Laura Lippman — Wilde Lake

I don’t usually review a book I don’t like, but this is an exception. I want to talk about the writing style, which is a big part of the reason the book didn’t grab me. I don’t finish most books unless they hold my attention to the end and don’t feel I should review them without finishing. For some reason, I finished this one. I kept expecting it to get better.

Lu (Louisa Brant, state’s attorney for Howard County Maryland) is the narrator. She is not a likeable protagonist. She is all about winning—beating her boss out of his job, doing better at everything than her brother, winning the murder case she’s trying, etc. She has two children, twins, that we never meet. There is a housekeeper/nanny that Lu doesn’t like.

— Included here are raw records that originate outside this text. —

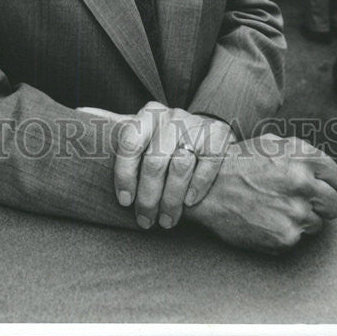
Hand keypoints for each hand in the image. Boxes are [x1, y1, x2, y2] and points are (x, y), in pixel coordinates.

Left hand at [113, 102, 234, 230]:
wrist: (205, 130)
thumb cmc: (166, 144)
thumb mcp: (147, 141)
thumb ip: (131, 156)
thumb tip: (119, 193)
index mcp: (147, 115)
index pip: (130, 143)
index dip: (125, 175)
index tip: (125, 201)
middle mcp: (170, 117)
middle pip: (154, 162)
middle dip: (148, 197)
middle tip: (146, 220)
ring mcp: (195, 124)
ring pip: (179, 167)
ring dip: (171, 199)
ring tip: (166, 220)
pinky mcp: (217, 135)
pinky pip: (206, 165)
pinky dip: (197, 186)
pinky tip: (189, 202)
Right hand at [185, 134, 336, 252]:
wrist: (206, 190)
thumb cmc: (236, 164)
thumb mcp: (268, 143)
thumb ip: (299, 153)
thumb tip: (320, 167)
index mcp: (301, 157)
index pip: (336, 177)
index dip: (326, 183)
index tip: (317, 187)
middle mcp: (303, 183)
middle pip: (334, 204)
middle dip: (320, 205)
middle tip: (299, 203)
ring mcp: (296, 212)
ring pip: (317, 223)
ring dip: (302, 220)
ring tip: (276, 210)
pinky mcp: (287, 237)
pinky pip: (298, 239)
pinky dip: (286, 233)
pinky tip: (267, 221)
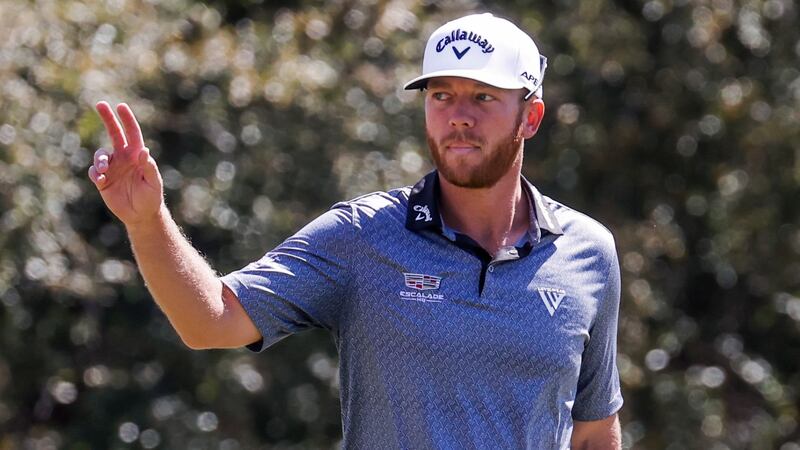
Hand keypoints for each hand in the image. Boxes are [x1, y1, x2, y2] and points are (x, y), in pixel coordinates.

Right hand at [88, 102, 163, 228]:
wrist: (141, 215)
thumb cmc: (151, 197)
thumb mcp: (153, 183)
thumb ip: (148, 167)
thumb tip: (143, 150)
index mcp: (137, 155)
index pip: (132, 133)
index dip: (127, 119)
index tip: (121, 106)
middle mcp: (123, 157)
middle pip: (114, 133)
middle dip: (108, 118)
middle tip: (100, 104)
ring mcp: (112, 168)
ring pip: (100, 155)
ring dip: (100, 159)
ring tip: (103, 169)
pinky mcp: (103, 180)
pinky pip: (93, 172)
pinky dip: (95, 174)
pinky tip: (101, 181)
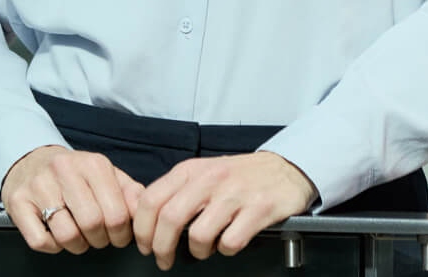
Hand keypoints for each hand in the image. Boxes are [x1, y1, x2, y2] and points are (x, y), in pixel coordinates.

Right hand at [0, 144, 145, 253]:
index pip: (117, 213)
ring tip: (79, 236)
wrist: (31, 160)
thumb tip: (146, 212)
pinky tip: (55, 234)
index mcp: (93, 163)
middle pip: (92, 224)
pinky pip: (40, 241)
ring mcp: (39, 185)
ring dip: (77, 245)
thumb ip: (129, 192)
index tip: (119, 236)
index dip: (122, 234)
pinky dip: (52, 247)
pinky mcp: (18, 201)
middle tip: (99, 238)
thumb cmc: (74, 174)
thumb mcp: (105, 175)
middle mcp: (65, 170)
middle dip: (100, 240)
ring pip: (66, 235)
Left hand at [133, 151, 316, 270]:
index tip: (145, 245)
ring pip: (198, 234)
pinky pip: (230, 242)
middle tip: (164, 260)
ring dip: (198, 251)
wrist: (285, 168)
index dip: (142, 228)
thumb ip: (177, 191)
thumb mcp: (203, 173)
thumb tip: (146, 218)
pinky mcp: (259, 208)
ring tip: (204, 249)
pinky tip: (229, 242)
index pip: (152, 199)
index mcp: (191, 170)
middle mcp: (211, 178)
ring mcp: (235, 193)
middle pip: (169, 218)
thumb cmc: (239, 176)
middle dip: (162, 247)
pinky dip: (226, 250)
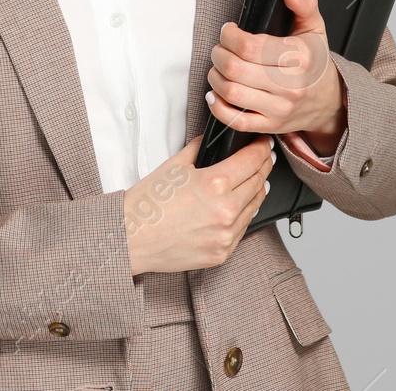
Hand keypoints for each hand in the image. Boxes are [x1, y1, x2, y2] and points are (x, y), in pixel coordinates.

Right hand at [124, 134, 274, 274]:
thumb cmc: (148, 203)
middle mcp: (225, 211)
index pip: (252, 160)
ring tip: (255, 180)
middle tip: (264, 157)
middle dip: (263, 165)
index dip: (262, 148)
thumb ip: (200, 149)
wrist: (131, 237)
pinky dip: (244, 213)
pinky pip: (243, 228)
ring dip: (257, 190)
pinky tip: (240, 205)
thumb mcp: (174, 165)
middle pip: (259, 182)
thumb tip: (215, 142)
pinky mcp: (222, 253)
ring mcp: (225, 235)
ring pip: (255, 206)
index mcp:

Her brother and father could be interesting characters, but we don’t get to know them.

A big distraction was the author’s use of switching from first person to third person and back with the same narrator. The book even uses a different font when switching from first to third person chapters. I noticed this diversion right away, because I format books for self-published authors. Lippman uses third person present for current happenings and first person to tell us about past events. There is little or no connection between these chapters until close to the end of the book.

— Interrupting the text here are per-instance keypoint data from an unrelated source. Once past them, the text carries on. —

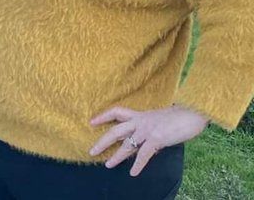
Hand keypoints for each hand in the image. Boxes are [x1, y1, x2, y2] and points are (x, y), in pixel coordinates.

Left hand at [89, 105, 207, 176]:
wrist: (193, 112)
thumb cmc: (180, 116)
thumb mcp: (159, 120)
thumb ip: (150, 129)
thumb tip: (148, 143)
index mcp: (141, 115)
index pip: (117, 112)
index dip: (103, 116)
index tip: (91, 122)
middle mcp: (141, 122)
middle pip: (115, 131)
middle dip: (102, 141)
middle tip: (91, 151)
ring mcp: (148, 130)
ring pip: (127, 144)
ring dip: (117, 156)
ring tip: (108, 165)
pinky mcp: (157, 138)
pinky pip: (144, 154)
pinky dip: (138, 164)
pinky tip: (133, 173)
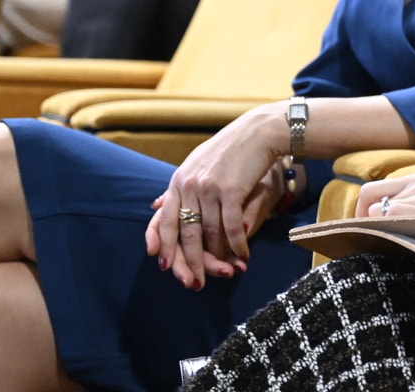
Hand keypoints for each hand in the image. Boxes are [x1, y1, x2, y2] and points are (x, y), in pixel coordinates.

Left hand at [144, 103, 289, 289]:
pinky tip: (243, 255)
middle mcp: (188, 185)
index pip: (165, 220)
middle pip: (186, 233)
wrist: (259, 132)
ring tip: (226, 272)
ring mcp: (208, 188)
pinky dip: (237, 245)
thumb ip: (178, 188)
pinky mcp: (230, 190)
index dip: (163, 245)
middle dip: (191, 262)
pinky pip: (230, 226)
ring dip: (219, 256)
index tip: (164, 266)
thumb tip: (155, 206)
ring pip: (210, 233)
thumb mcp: (197, 164)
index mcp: (178, 181)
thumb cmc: (230, 150)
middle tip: (195, 282)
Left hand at [357, 175, 414, 257]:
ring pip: (379, 213)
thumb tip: (372, 222)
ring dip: (379, 229)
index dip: (361, 212)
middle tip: (366, 239)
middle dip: (362, 220)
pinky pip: (391, 221)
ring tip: (393, 244)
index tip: (364, 230)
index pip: (370, 191)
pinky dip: (388, 232)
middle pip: (369, 199)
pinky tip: (399, 244)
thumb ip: (407, 209)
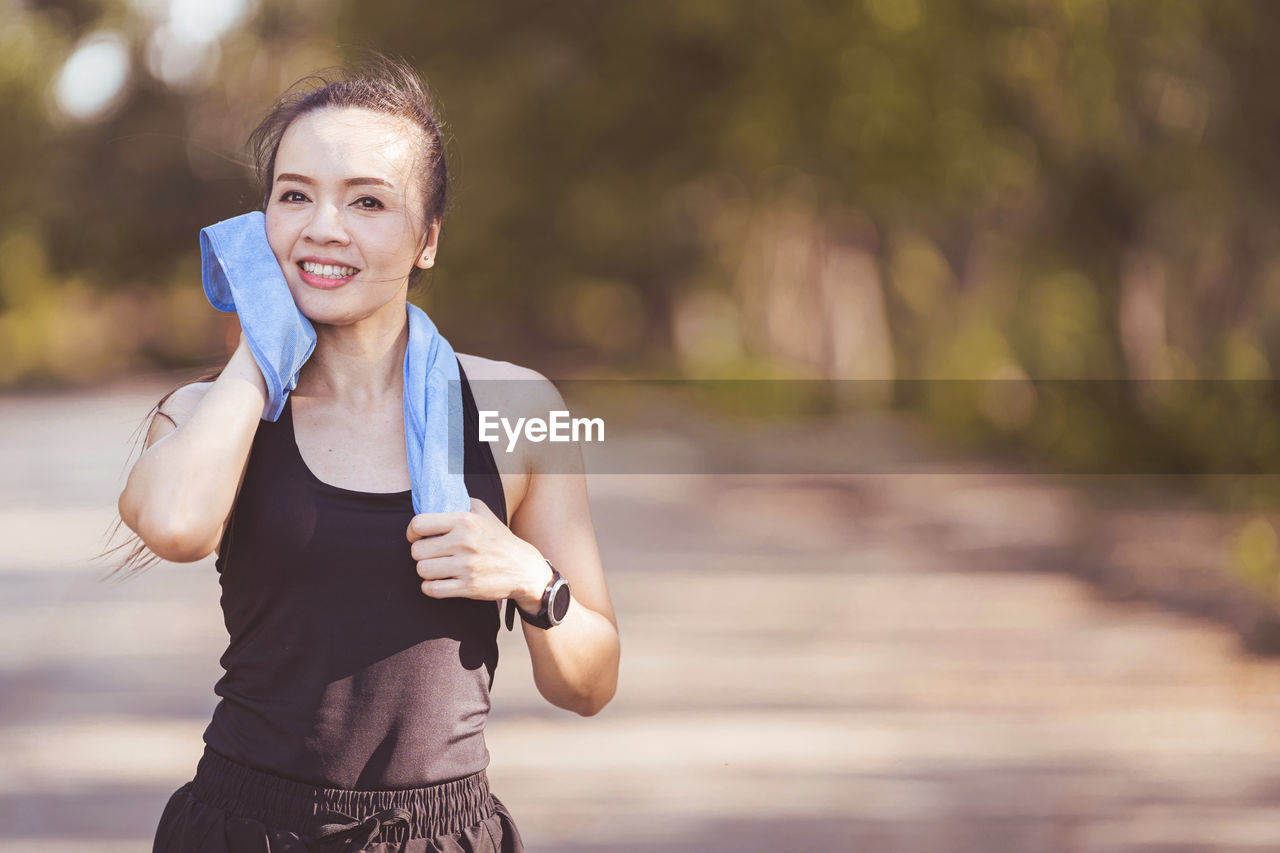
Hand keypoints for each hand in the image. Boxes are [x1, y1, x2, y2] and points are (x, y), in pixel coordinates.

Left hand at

This is a murder mystery where we know the killer early but not his motive. It’s more about Lu trying to make her case for court than about the mystery. The story drags and is full of gimmicks. There is even an affair between Lu and one of her brother’s married friends which has nothing to do with the story.

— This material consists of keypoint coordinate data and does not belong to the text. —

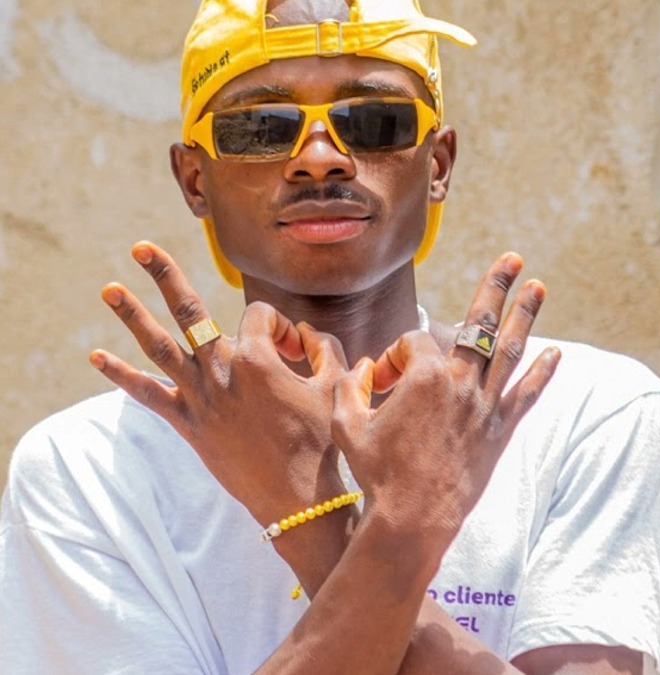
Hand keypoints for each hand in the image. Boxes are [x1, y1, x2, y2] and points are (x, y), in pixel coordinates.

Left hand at [89, 241, 347, 523]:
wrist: (297, 496)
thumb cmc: (321, 440)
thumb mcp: (335, 385)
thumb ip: (325, 348)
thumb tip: (306, 332)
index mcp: (257, 358)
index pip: (259, 317)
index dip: (279, 326)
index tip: (295, 351)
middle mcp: (221, 371)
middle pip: (189, 312)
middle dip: (164, 276)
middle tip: (139, 248)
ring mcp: (200, 398)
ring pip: (160, 347)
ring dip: (133, 316)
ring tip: (108, 289)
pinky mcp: (189, 424)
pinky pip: (149, 396)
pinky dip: (122, 376)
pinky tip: (97, 358)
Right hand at [331, 253, 559, 549]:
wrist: (412, 519)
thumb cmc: (376, 473)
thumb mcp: (346, 424)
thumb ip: (350, 386)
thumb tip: (363, 370)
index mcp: (423, 377)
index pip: (412, 343)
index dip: (393, 358)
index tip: (381, 384)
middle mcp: (460, 383)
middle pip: (480, 323)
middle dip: (496, 287)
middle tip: (513, 259)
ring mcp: (484, 407)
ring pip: (509, 351)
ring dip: (525, 316)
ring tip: (539, 286)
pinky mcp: (499, 431)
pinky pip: (527, 395)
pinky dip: (543, 373)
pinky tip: (558, 353)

This is a dark novel. Dark stories can keep my interest, but not this one. It lacks a good plot, interesting characters, and a satisfying ending. I read Wilde Lake right after Lippman’s Sunburn, which I enjoyed. You wouldn’t know they are by the same author.

Laura Lippman — Sunburn

Amazon classifies this book as a murder mystery/thriller, but it’s not your typical mystery. The plot revolves around a love story, but it’s not a romance novel. You might call it a psychological thriller. I don’t think it falls into any genre.

The story is about secrets and lies. Polly and Adam cross paths passing through a small town in Delaware. Both have secrets. Polly is running away from her husband and daughter, and she has a past that even they don’t know. Adam has been hired to find her. They fall in love and stay in the town for each other. But neither shares their secrets.

A woman dies in a fire in Polly’s apartment. It’s ruled an accident, but is it?

Sunburn is very strange story that follows no rules. But I like strange.

A.J. Finn — The Woman in the Window

Anna Fox has is a psychologist with agoraphobia. She can’t leave her home. She spends her time talking to a support group online, learning French online, playing chess online, watching old black and white movies, and watching her neighbors through their windows.

She has actual contact with few people—her physical therapist, her psychiatrist, and her tenant who occupies the bottom floor of her home. New neighbors move in and she has a visit from their teenage son, and then the mother, Jane Russell. One day through the window she sees a woman murdered—Jane Russell. Or did she? Anna drinks heavily and abuses her psych medications. Was she hallucinating?

The Woman in the Window is an intriguing psychological thriller. Twists and turns kept me reading Anna’s day-by-day tale.